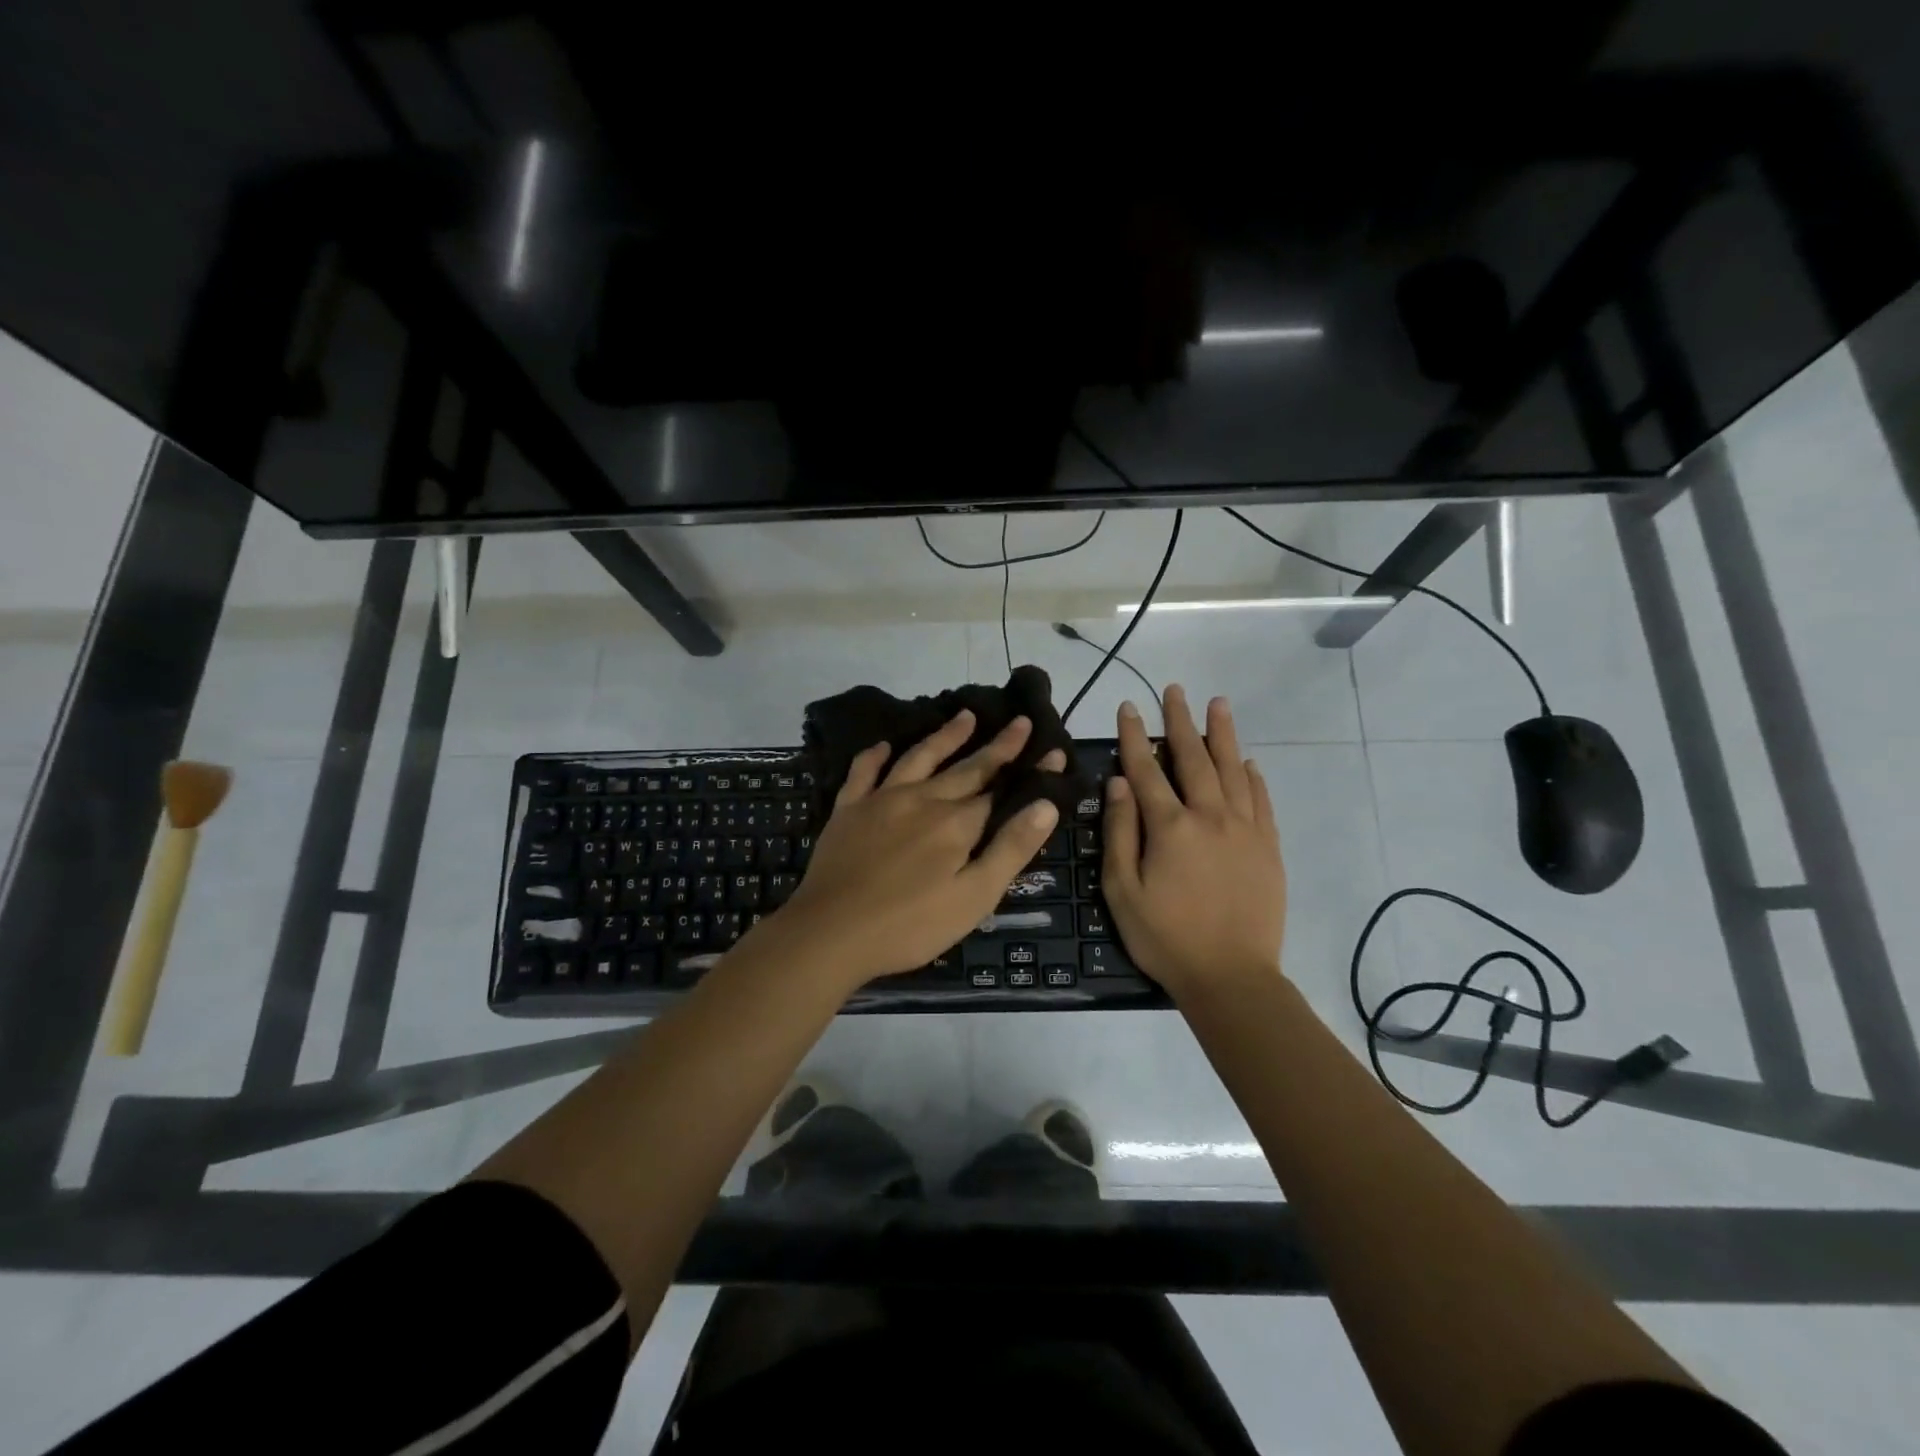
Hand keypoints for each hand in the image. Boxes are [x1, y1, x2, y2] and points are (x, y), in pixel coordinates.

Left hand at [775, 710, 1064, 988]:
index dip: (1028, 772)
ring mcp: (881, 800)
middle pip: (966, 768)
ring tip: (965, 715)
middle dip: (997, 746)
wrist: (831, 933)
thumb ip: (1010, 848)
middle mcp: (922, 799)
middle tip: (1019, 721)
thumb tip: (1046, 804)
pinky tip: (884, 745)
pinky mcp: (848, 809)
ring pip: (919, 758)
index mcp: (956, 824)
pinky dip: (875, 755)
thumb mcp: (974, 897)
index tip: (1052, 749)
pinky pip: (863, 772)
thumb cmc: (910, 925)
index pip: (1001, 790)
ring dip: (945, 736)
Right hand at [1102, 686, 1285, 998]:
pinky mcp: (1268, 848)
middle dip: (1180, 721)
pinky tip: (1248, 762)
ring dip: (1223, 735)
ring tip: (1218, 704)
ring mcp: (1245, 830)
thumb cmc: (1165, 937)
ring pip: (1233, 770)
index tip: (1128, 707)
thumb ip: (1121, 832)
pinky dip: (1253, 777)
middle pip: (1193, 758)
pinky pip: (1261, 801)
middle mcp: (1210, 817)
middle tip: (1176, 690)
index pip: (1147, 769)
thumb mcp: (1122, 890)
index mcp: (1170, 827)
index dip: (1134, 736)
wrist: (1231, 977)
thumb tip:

★ ★ ★ ★ ★

Assignment
Your answer should be each line of the data that contains the word "middle", copied as it stands.

Exercise output
middle pip: (966, 768)
middle dip: (997, 746)
middle mcp: (922, 799)
middle tip: (1019, 721)
middle dip: (1180, 721)
middle pip: (1193, 758)
middle mcp: (1210, 817)
middle tip: (1176, 690)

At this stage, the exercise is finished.